[Start of section]
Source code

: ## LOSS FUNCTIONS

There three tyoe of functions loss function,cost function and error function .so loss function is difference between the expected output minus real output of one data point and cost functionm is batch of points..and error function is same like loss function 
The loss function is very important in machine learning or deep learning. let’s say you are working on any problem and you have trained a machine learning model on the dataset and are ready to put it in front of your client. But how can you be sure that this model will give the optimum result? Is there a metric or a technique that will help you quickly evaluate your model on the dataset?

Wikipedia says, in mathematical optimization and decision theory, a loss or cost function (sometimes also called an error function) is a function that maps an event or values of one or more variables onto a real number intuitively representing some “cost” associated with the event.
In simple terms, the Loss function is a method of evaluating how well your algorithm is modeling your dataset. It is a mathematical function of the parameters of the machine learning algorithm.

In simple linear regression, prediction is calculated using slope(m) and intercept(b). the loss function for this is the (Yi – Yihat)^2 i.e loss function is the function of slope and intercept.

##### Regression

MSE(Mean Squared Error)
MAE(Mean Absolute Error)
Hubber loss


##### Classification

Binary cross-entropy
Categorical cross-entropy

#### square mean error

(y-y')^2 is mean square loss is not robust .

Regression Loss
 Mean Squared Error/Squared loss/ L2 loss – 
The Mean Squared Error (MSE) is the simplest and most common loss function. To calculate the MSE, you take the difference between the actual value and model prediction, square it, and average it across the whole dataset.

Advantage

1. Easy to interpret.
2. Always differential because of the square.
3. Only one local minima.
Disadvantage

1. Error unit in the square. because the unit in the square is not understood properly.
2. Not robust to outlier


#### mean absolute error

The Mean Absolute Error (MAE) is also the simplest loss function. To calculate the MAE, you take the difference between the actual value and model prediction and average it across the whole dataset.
[End of section]
▶ [DESCRIPTION OF THE TASK]
For the entries above, transcribe precisely the lines from the one with "In simple linear" through the end, including both.

▶ [RESULT FOR THIS EXERCISE]
In simple linear regression, prediction is calculated using slope(m) and intercept(b). the loss function for this is the (Yi – Yihat)^2 i.e loss function is the function of slope and intercept.

##### Regression

MSE(Mean Squared Error)
MAE(Mean Absolute Error)
Hubber loss


##### Classification

Binary cross-entropy
Categorical cross-entropy

#### square mean error

(y-y')^2 is mean square loss is not robust .

Regression Loss
 Mean Squared Error/Squared loss/ L2 loss – 
The Mean Squared Error (MSE) is the simplest and most common loss function. To calculate the MSE, you take the difference between the actual value and model prediction, square it, and average it across the whole dataset.

Advantage

1. Easy to interpret.
2. Always differential because of the square.
3. Only one local minima.
Disadvantage

1. Error unit in the square. because the unit in the square is not understood properly.
2. Not robust to outlier


#### mean absolute error

The Mean Absolute Error (MAE) is also the simplest loss function. To calculate the MAE, you take the difference between the actual value and model prediction and average it across the whole dataset.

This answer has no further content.